Save Tillie... Beyond the Palace
SAVE TILLIE RETURNS PALACE PHOTO BOOTH
TO ASBURY PARK

   One  of  the  most  popular  coin-operated  attractions  at Palace Amusements
has  returned  to  Asbury  Park,  15  years  after  it was  sold  to shop keepers in Vermont, and is now a major attraction at a Cookman Avenue store.

      For  over  three  decades,  the Palace's photo booth produced strips of four black  and  white  wallet  sized  photos  of  visitors to the Shore side amusement park.  Now  refurbished by Save Tillie, the booth is back in service on the lower level of The Shoppes At the Arcade, 685 Cookman Ave.

    The  booth  entered  the  Palace  in the late 1950s and remained in operation there  until  the  Palace  closed in late 1988.  For a time thereafter, it operated at Sandy's  Arcade on the Boardwalk, and eventually was sold to Slim and Pamela Smith,  a  Jersey  Shore  couple  who had moved to Burlington, Vermont where they  operated  a  clothing  store.  The  Smiths  operated  the  booth  in stores in Burlington and Bristol, before donating it to Save Tillie last winter.

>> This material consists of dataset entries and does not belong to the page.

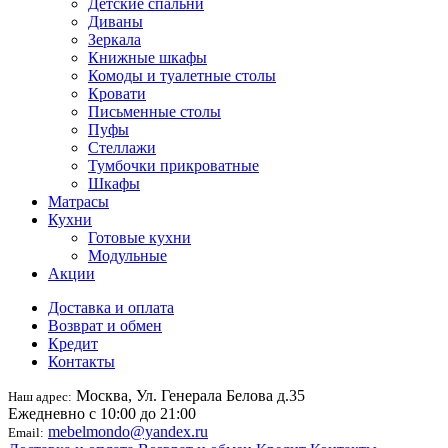
Детские спальни
Диваны
Зеркала
Книжные шкафы
Комоды и туалетные столы
Кровати
Письменные столы
Пуфы
Стеллажи
Тумбочки прикроватные
Шкафы
Матрасы
Кухни
Готовые кухни
Модульные
Акции
Доставка и оплата
Возврат и обмен
Кредит
Контакты
Москва, Ул. Генерала Белова д.35
Наш адрес:
Ежедневно с 10:00 до 21:00
mebelmondo@yandex.ru
Email: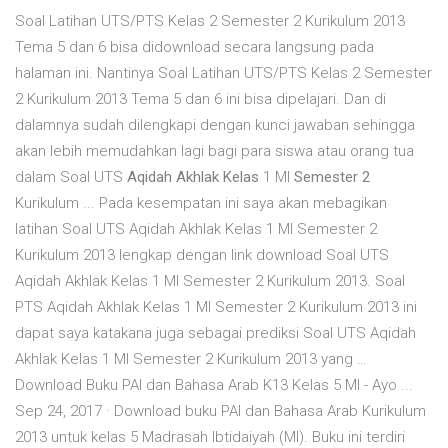
Soal Latihan UTS/PTS Kelas 2 Semester 2 Kurikulum 2013
Tema 5 dan 6 bisa didownload secara langsung pada
halaman ini. Nantinya Soal Latihan UTS/PTS Kelas 2 Semester
2 Kurikulum 2013 Tema 5 dan 6 ini bisa dipelajari. Dan di
dalamnya sudah dilengkapi dengan kunci jawaban sehingga
akan lebih memudahkan lagi bagi para siswa atau orang tua
dalam Soal UTS
Aqidah Akhlak Kelas
1 MI
Semester 2
Kurikulum ... Pada kesempatan ini saya akan mebagikan
latihan Soal UTS Aqidah Akhlak Kelas 1 MI Semester 2
Kurikulum 2013 lengkap dengan link download Soal UTS
Aqidah Akhlak Kelas 1 MI Semester 2 Kurikulum 2013. Soal
PTS Aqidah Akhlak Kelas 1 MI Semester 2 Kurikulum 2013 ini
dapat saya katakana juga sebagai prediksi Soal UTS Aqidah
Akhlak Kelas 1 MI Semester 2 Kurikulum 2013 yang …
Download Buku PAI dan Bahasa Arab K13 Kelas 5 MI - Ayo ...
Sep 24, 2017 · Download buku PAI dan Bahasa Arab Kurikulum
2013 untuk kelas 5 Madrasah Ibtidaiyah (MI). Buku ini terdiri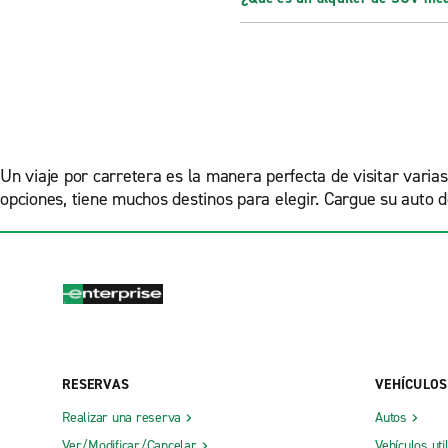
Un viaje por carretera es la manera perfecta de visitar varia
opciones, tiene muchos destinos para elegir. Cargue su auto 
RESERVAS
VEHÍCULOS
Realizar una reserva
Autos
Ver/Modificar/Cancelar
Vehículos uti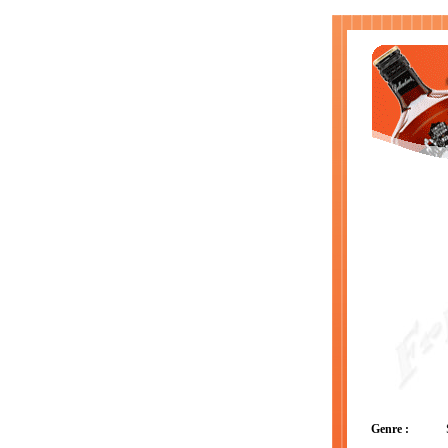
Genre :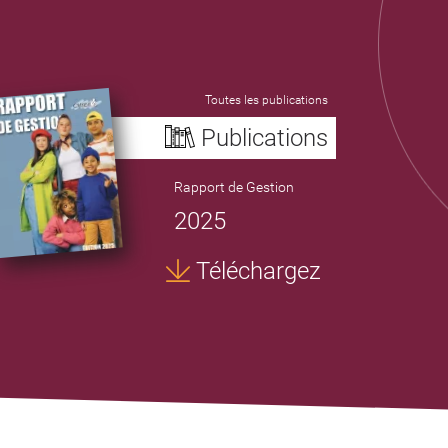
Toutes les publications
Publications
Rapport de Gestion
2025
Téléchargez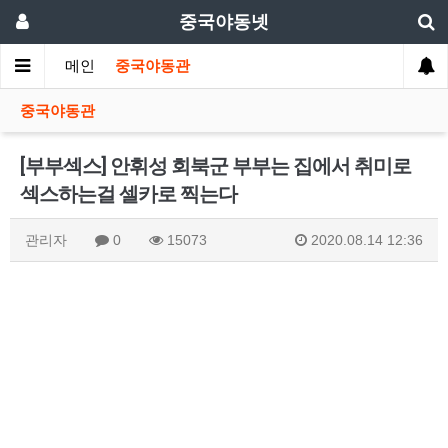
중국야동넷
메인
중국야동관
중국야동관
[부부섹스] 안휘성 회북군 부부는 집에서 취미로
섹스하는걸 셀카로 찍는다
관리자
0
15073
2020.08.14 12:36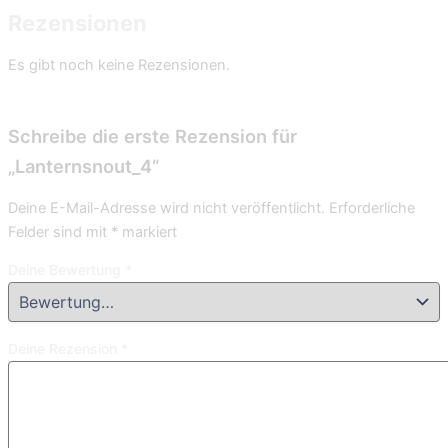
Rezensionen
Es gibt noch keine Rezensionen.
Schreibe die erste Rezension für
„Lanternsnout_4“
Deine E-Mail-Adresse wird nicht veröffentlicht.
Erforderliche
Felder sind mit
*
markiert
Deine Bewertung
*
Deine Rezension
*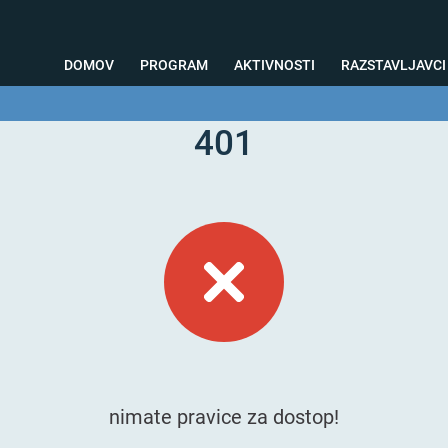
DOMOV
PROGRAM
AKTIVNOSTI
RAZSTAVLJAVCI
401
o svetovanje
Foto kotiček
Testiranja
Priprava na sejem
Nagrad
nimate pravice za dostop!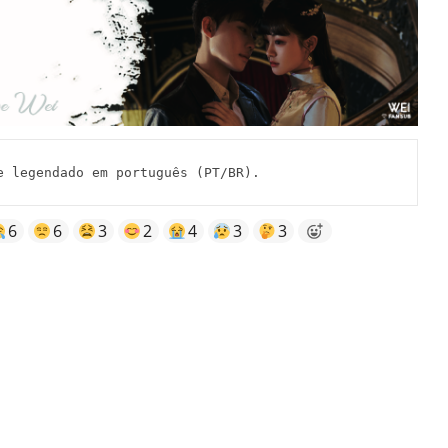
 legendado em português (PT/BR).
6
6
3
2
4
3
3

      Save Tillie member Dan Toskaner refurbished the operating mechanisms of the  booth  over  the  winter  and s pring,  giving it a new strobe light and making other  mechanical  improvements.  In  appearance,  however,  Toskaner said the booth will be completely  familiar  to  those who used it at the Palace, down to a collage of very old photo strips including pictures of employes of the Palace  and Sandy's Arcade.

   A  special  thanks  to  Toskaner  and  Frank  Saragnese,  also  a  Save  Tillie member, for installing the photo booth at the Arcade.